As a commissioner, Delauter should be prepared to do whatever is necessary to avoid even the potential for a conflict of interest. If he didn’t know that when he ran for the board in 2010, he should have.
Public officials must be adhere to the highest ethical standards. Indeed, Delauter requested the committee’s opinion on the matter.
The March 2011 opinion effectively bars Delauter’s company, W.F. Delauter & Son Inc., from doing construction contracting work in the county, including that undertaken on private projects by private developers. County regulations prohibit Delauter’s company from bidding on county-funded projects.
According to the commission, the potential conflict in Delauter’s company working on private projects lies in the fact all construction work in the county, public and private, is inspected by county inspectors — all of whom ultimately work for Delauter and the commissioners.
As The Gazette’s Katherine Heerbrandt reports this week, W.F. Delauter is the contractor on a pair of water and sewer projects being completed under a pilot program, which the commissioners approved in May 2011, that allows private developers working on such projects to hire private inspectors.
That would seem to be an opening under which Delauter’s company could ethically be a part of construction work being done under the pilot.
However, the program also requires oversight by county inspectors, which brings the matter — ethically speaking — full circle.
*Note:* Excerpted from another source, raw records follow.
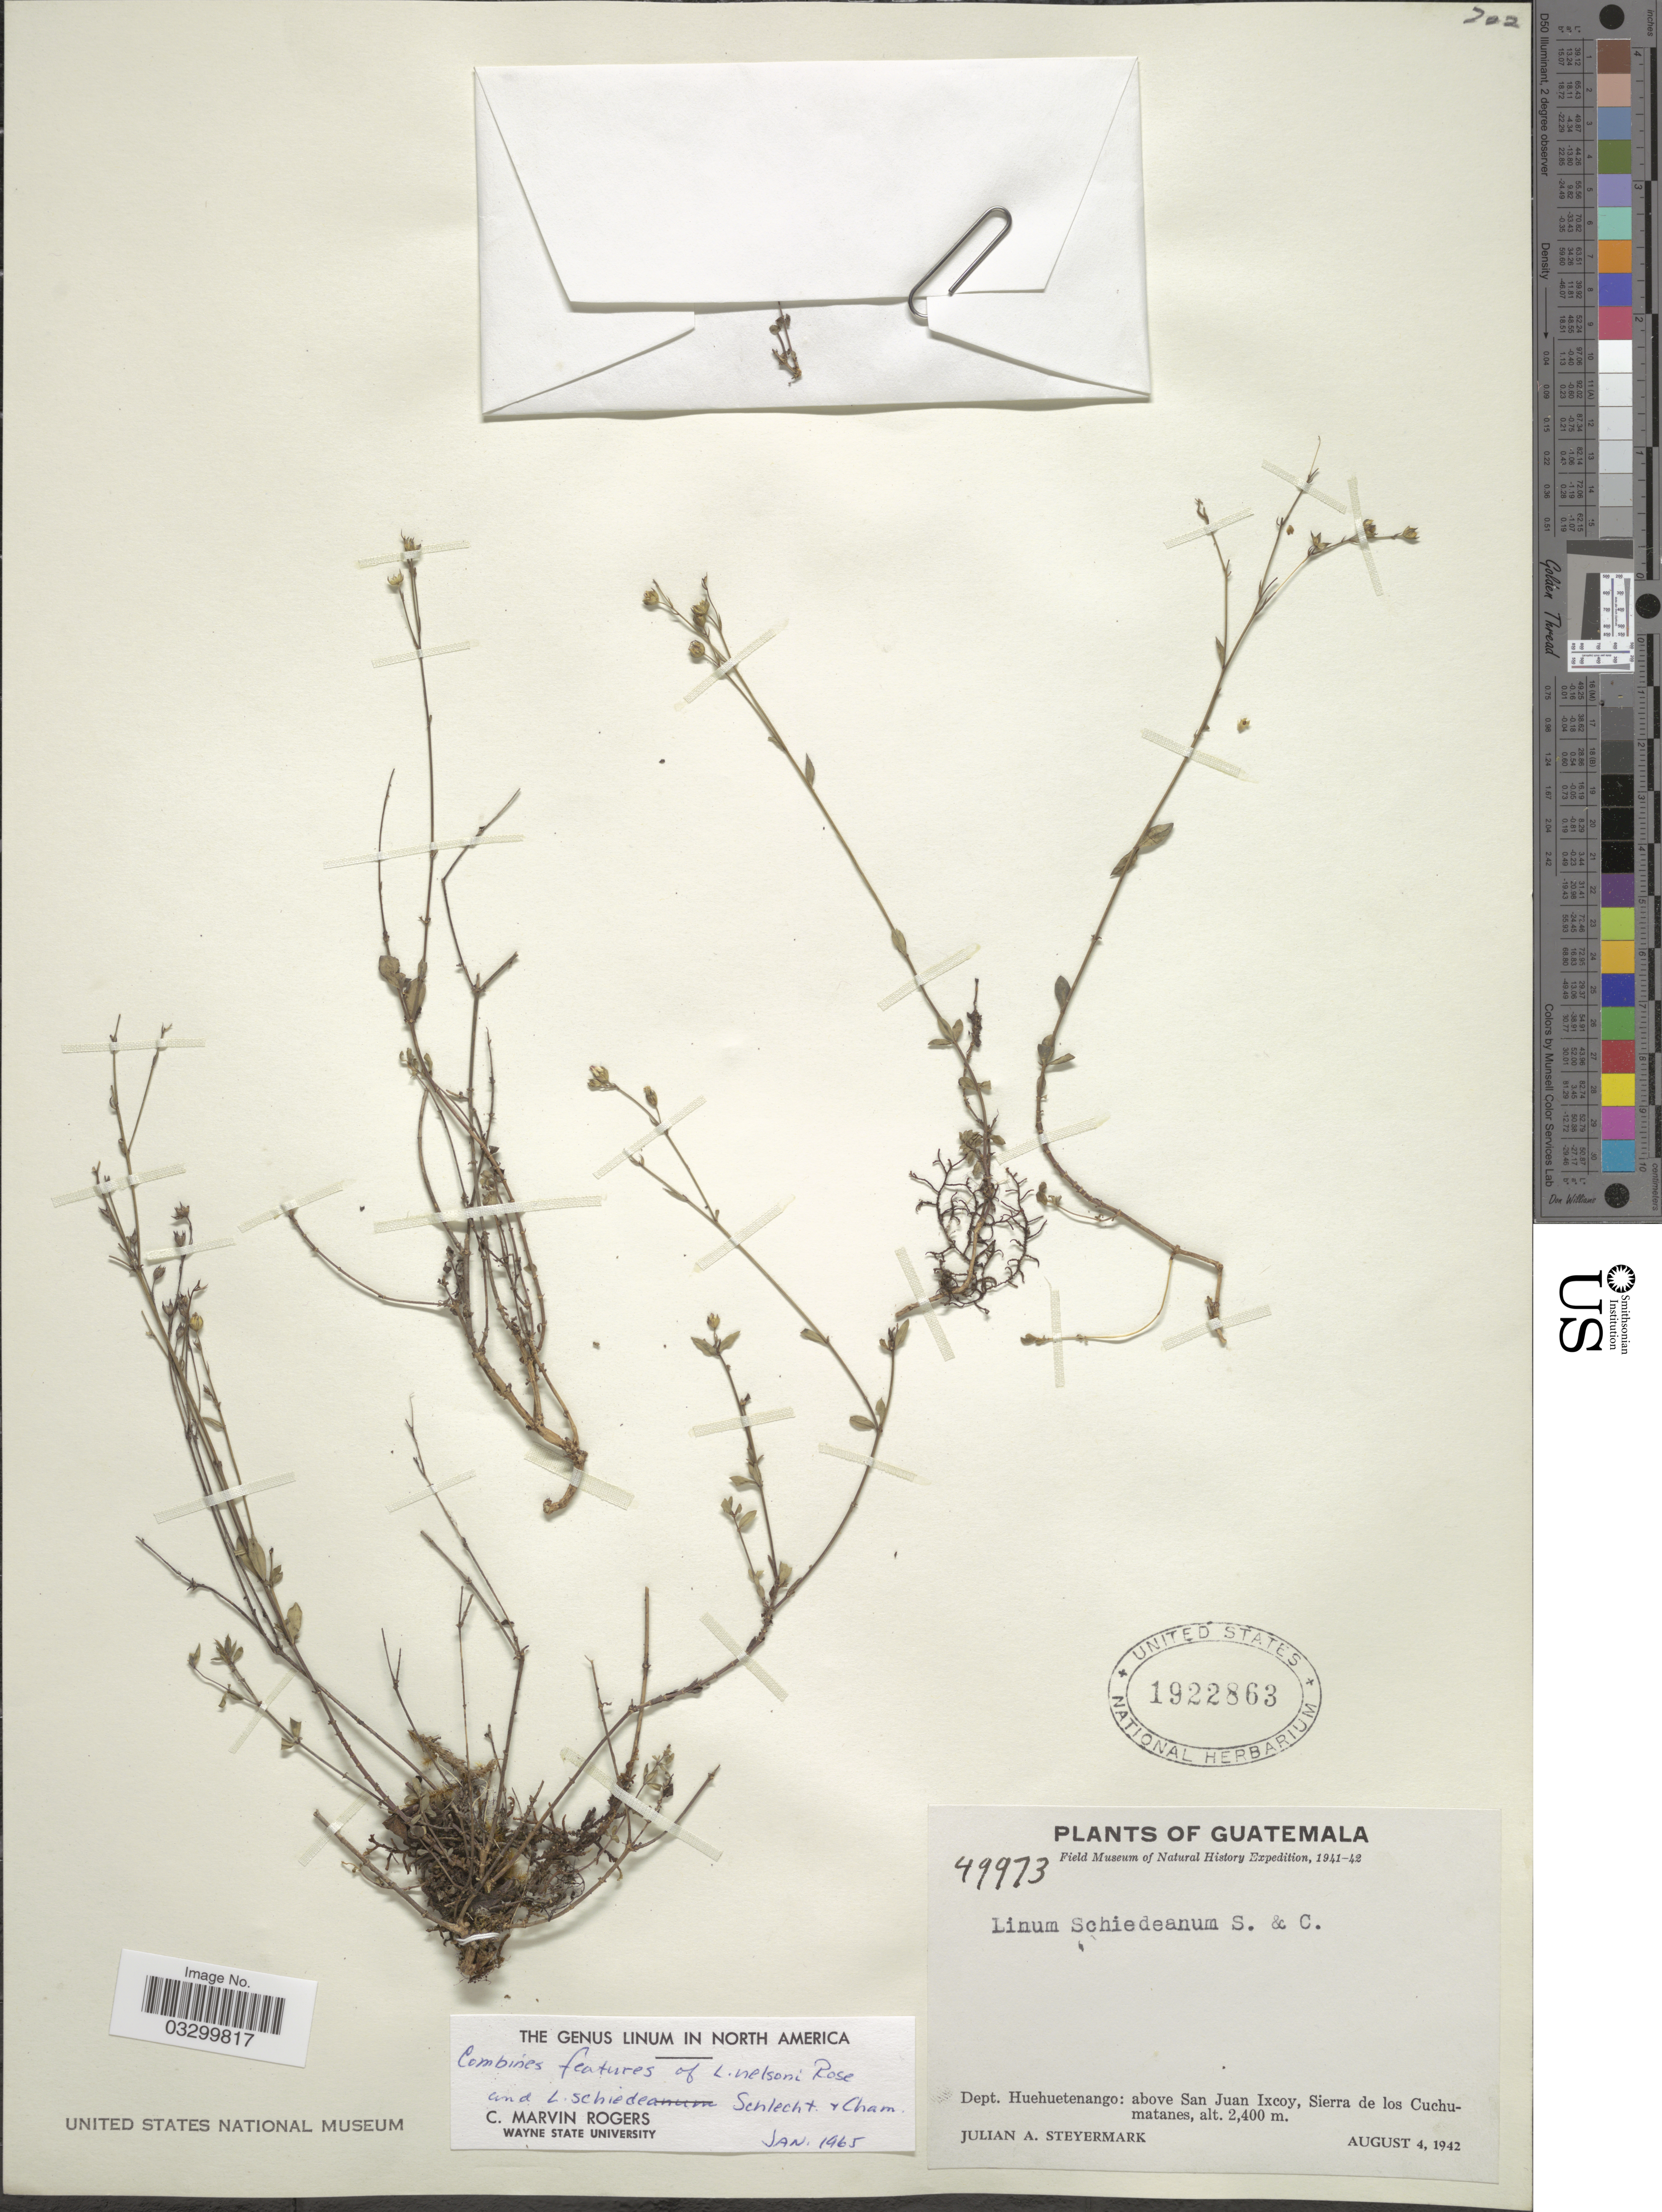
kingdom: Plantae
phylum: Tracheophyta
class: Magnoliopsida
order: Malpighiales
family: Linaceae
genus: Linum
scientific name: Linum schiedeanum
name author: Schltdl. & Cham.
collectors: J. Steyermark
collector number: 49973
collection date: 1942-08-04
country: Guatemala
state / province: Huehuetenango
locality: Dept. Huehuetenango: above San Juna Ixcoy, Sierra de los Cuchumatanes.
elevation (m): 2400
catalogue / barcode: US 1922863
In addition, one of Delauter’s business partners has applied for a permit for a construction project that is outside of the pilot and will be inspected by county employees.
Delauter and his lawyer say Delauter is not abiding by the ethics committee’s advisory opinion because the committee reached its decision in a manner that denied Delauter due process.
Although the committee reversed itself twice before finally deciding on the matter, it made the right decision in the end. If Delauter expects to continue serving the citizens of Frederick County in a manner that removes all doubt about his reliability and credibility, he should abide by the commission’s advice.